In your application of Cor-Ten A plate, it may be difficult to obtain actual elevated temperature mechanical property data because Cor-Ten plate material was designed for application as weathering structural steel at ambient temperature.
I do have a USS Corp handbook at home that lists the various plate steels and it may have elevated temperature property data (UTS, YS and creep data) for Cor-Ten steel. I will check later this evening.
The best approach may be to assume SA-36 steel properties for your first cut, since the Cor-Ten is a copper-bearing, carbon steel plate. It will be somewhat conservative assuming SA-36 material properties, however, I would expect similar behavior of the Cor-Ten plate as SA-36 carbon steel plate at elevated temperature.

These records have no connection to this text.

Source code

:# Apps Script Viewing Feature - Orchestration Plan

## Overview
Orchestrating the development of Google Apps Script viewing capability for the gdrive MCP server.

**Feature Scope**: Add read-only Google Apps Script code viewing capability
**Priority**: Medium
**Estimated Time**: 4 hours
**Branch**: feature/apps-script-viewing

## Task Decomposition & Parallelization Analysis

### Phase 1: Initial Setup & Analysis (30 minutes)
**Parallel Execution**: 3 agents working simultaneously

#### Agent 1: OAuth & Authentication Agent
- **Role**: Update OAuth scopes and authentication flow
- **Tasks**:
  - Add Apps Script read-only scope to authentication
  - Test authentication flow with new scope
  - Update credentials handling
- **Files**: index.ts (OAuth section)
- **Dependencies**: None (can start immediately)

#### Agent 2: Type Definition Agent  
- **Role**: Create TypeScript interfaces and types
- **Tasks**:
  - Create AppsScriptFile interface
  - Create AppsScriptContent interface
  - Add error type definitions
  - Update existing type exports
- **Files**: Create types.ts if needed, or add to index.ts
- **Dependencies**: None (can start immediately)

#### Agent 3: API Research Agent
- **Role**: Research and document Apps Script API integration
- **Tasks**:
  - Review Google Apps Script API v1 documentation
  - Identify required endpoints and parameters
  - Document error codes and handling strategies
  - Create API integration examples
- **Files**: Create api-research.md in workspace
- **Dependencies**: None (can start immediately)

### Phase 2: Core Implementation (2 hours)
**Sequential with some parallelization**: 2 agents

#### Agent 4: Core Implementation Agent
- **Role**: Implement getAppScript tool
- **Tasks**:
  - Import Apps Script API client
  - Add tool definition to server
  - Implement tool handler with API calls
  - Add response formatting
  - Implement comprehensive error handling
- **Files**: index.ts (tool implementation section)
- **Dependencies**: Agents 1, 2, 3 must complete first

Having said this, the yield and tensile properties for SA-36 show a drop beginning at 700 deg F. Above 700 deg F service temperature, the properties of SA-36 are time dependent (creep controlled). Using information from the ASME B&PV Code, SA-36 bar is permitted for use up to 900 deg F for Section VIII, Div 1 applications. The allowable stress value in Section II at 850 deg F is 8.7 Ksi for SA-36 bar material. One of my plate steel reference books shows ASTM A-36 plate to have a yield strength at 30 Ksi, and UTS of 60 Ksi at 850 deg F.
Regarding graphitization, this is something that cannot be easily answered because exposure to both service stress and service temperatures (at or above 800 deg F) play significant roles in determining whether graphitization damage and/or spheroidization damage occurs (these are competing damage mechanisms). I will offer this advice, the risk of graphitization at 850 deg F can be decreased by minimizing service stress (use increased wall thickness).
I would suggest you look at an ASME SA 387 Grade 11 plate (1.25% Cr-1/2%Mo low alloy steel plate) for this application. It could be cheaper than bulking up with Cor-Ten to account for the lower allowable stress value. The allowable stress value at 850 deg F is 16.4 Ksi for SA 387 Grade 11 plate, and there is no risk of graphitization.